I hope you can manage paradox better than I can manage loss of control, because it’s about to get worse. The funny thing is that the thing I think I miss most about where I am now versus where I was a year ago is the support system I had. I don’t know if, or how much, I realized it, but in the midst of all the issues I was dealing with last year, and really, all the issues I’ve ever dealt with, I had a network of people who cared about me and loved me and prayed for me (even if I was angry at them because I thought they were condescending–and, arguably, I still think some of them were) and, perhaps most important, listened to me. People to cover my back when I was too weak or tired or frustrated or generally incompetent to carry my own weight (BCXC 2011 ladies, you mean the world to me.) People I could go to if I needed help with something big, small, or just plain silly (“Mrs. D., do you have any string that I could use?” “Yes, I think so. Why?” “Um, I just need string…” “Oh, okay, here. Just don’t do anything that’ll get you–or me–in trouble.” I was stringing up a plush turkey in one of my friend’s lockers. Shout out to the science department for supplying me with tape, string, acetone, lab gloves, coffee, and various other items.) People who I could talk to about “deep” stuff (a couple close friends), shallow stuff (whoever was around), homework stuff (my genius friends), logistical stuff (it helps to be on admin’s good side), whatever stuff (sorry if I bored you to death). I don’t have that any more.
Or do I? Through all the changes, some relationships and connections will fall away, but others will grow stronger. It’s those about which I care most. There are still people who pray for me, talk to me (or email…or Facebook…or text…), and simply know me. I still have my old network, albeit undergoing a time of metamorphosis. Sure, I don’t have a willing supply of string and nitrile gloves–then again, I also don’t have anybody whose locker I would be pranking or car I would be “decorating” here. But those people with whom I have and will remain connected: thank you, you mean the world to me.

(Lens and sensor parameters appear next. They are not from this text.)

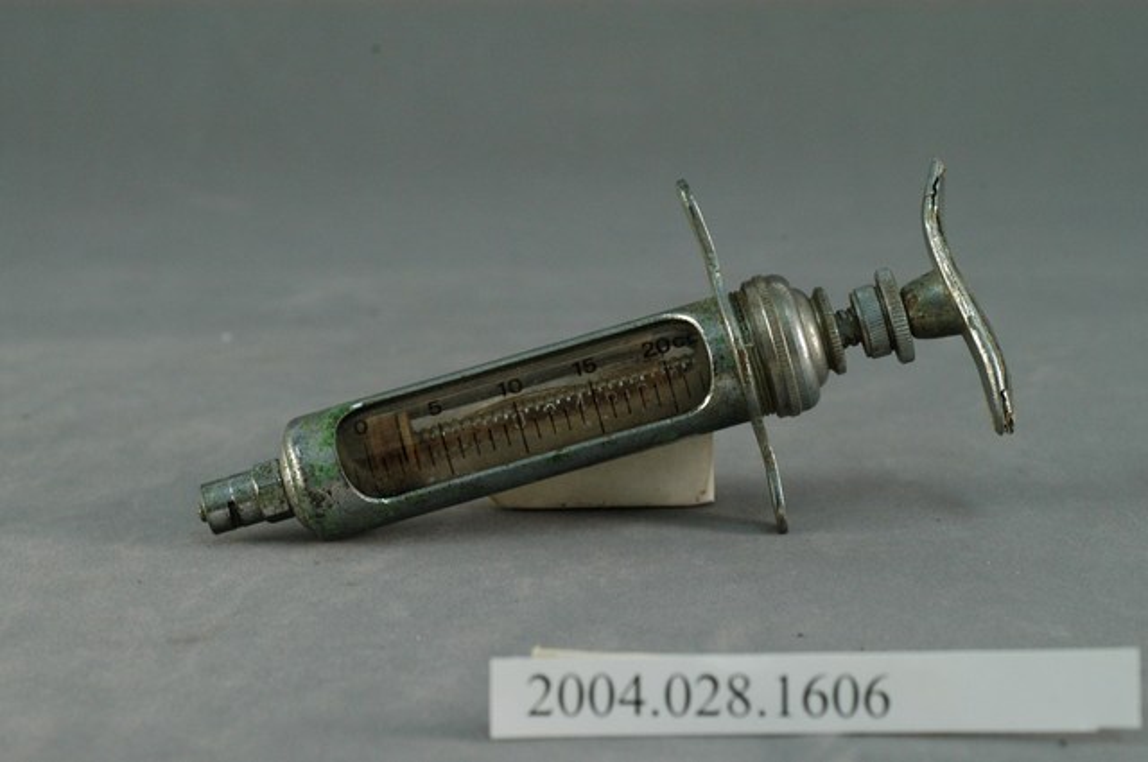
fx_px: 2866
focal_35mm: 90
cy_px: 381
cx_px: 574
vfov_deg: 15.1
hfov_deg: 22.6
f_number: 7.1
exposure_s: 1/40
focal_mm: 60
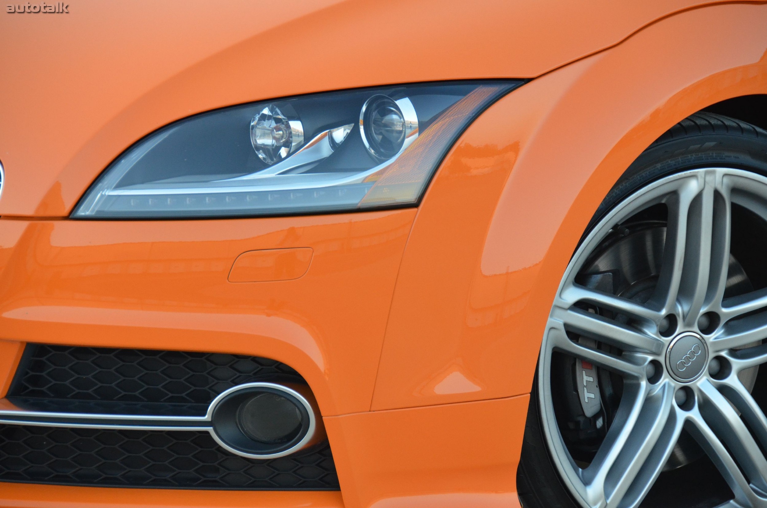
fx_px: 4146
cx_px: 384
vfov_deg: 7.0
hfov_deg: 10.6
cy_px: 254
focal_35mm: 195
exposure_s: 1/320
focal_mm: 130
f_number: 5.6
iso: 1600
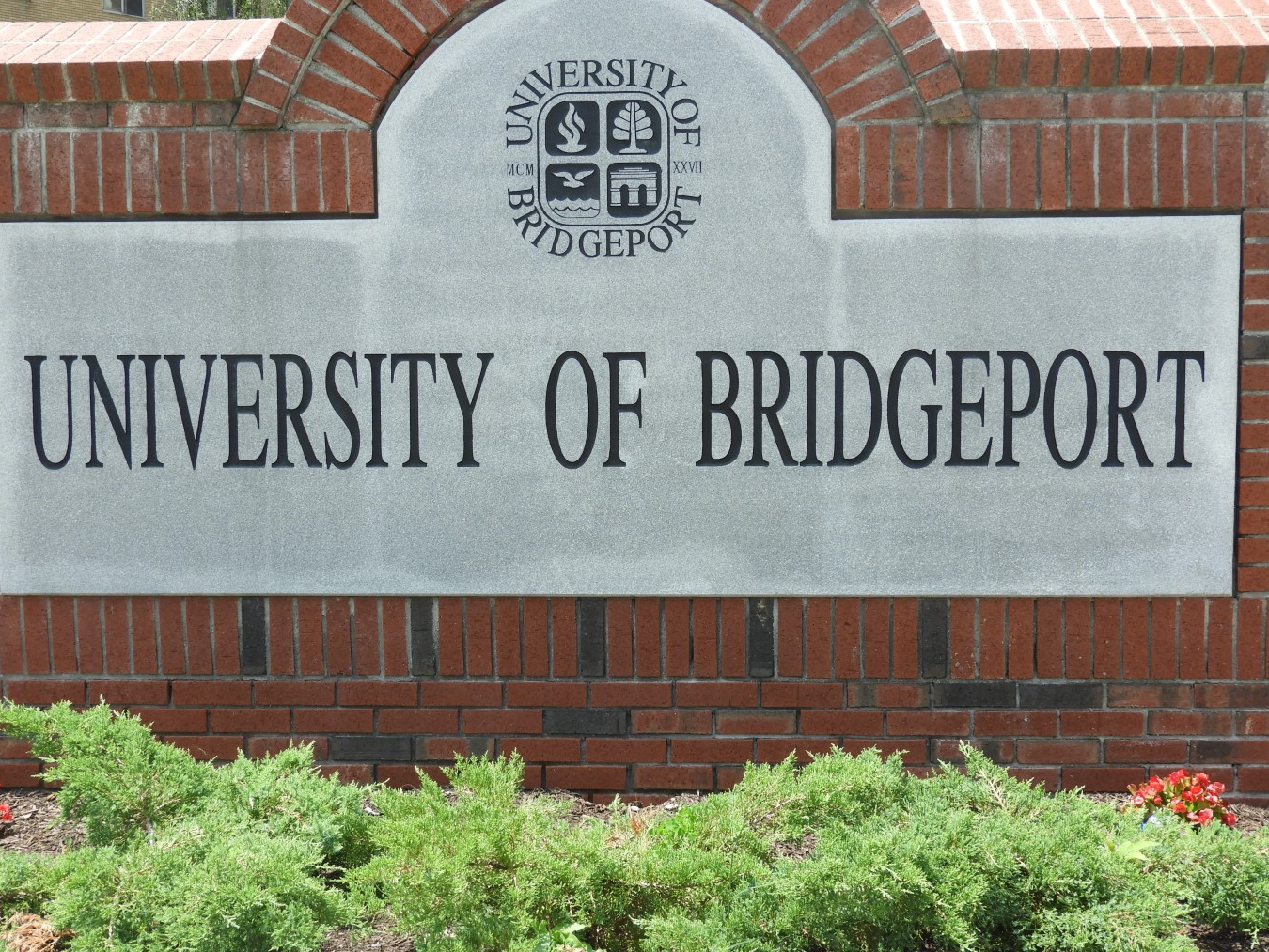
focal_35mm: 48
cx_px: 620
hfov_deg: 39.6
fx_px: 1760
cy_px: 462
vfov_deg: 30.3
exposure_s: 1/320
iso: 100
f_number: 4
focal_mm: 8.1
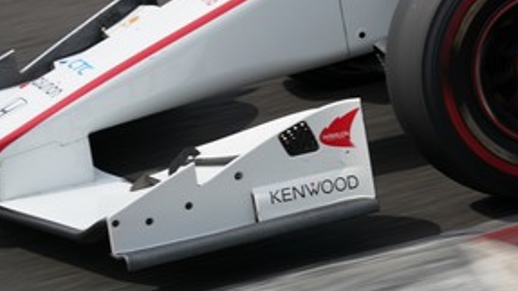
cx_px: 614
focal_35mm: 1200
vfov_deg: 1.0
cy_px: -69
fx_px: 16472
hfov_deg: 1.8
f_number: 6.3
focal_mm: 456
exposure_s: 1/640
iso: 100
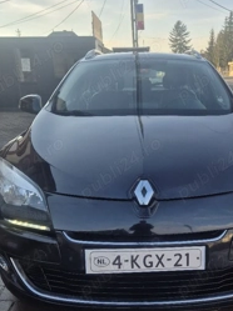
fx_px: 333
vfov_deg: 49.9
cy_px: 184
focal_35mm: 37
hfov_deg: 38.3
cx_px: 145
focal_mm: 5.4
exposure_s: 1/833
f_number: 1.8
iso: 25
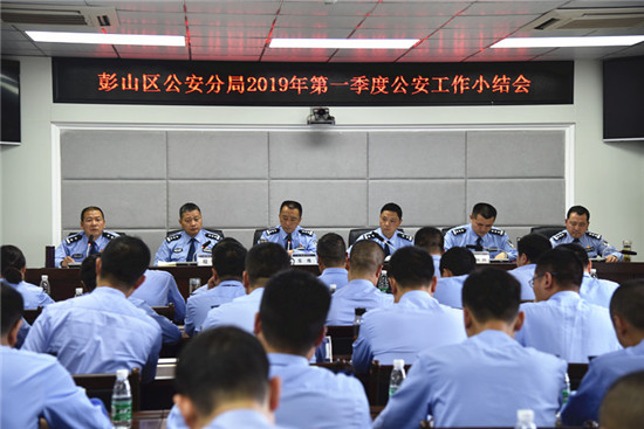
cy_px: 214
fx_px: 1252
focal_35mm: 70
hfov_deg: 28.8
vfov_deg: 19.5
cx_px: 322
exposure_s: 1/80
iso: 400
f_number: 4
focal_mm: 70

One of the things I miss most about cross country (and track) is the team. Sure, we were small, but we were tight. Even when we had stupid girl drama, we were a team. When we didn’t know if we had a coach, we were a team. When results and relationships fell apart, we were a team. I gave a lot of my body, my time, and my heart to that organization, and it pains me to leave it (and to see it in another year of “rebuilding” of sorts). At university, I wear my old cross country and track shirts with pride. I fought to get the fifth runner; I fought to qualify us to state; I fought to get us on the podium at state; I fought to get a distance coach; I fought to make the program better–not just for myself, but for my teammates, present and future. I won a few; I lost a lot. There was a coach at a cross country camp who asked us, rhetorically, “Why do you think gangs are so popular? Because it’s a family, it’s support, it’s connections. Cross country can be that for you, but in a good way.” Really, though, it’s just a metaphor for what I want in life.
“It took a long time to make [Cristina] happy, and if you mess with that, I will turn on you. That’s a team.” ~Grey’s Anatomy, Meredith Grey, to Owen Hunt
As an afterthought of sorts, I thought it would only be fair for me to tell you that my original conception of this post had a much more negative tone. It’s still negative (duh, it’s me–the one with the perpetually half-empty glass), but a little bit less than it would have been. About two paragraphs in, I got a Facebook post from an old friend basically letting me know that she was thinking about me. That message changed my outlook and “made my day”. Moral? Don’t be afraid to say something encouraging to someone. It makes a difference.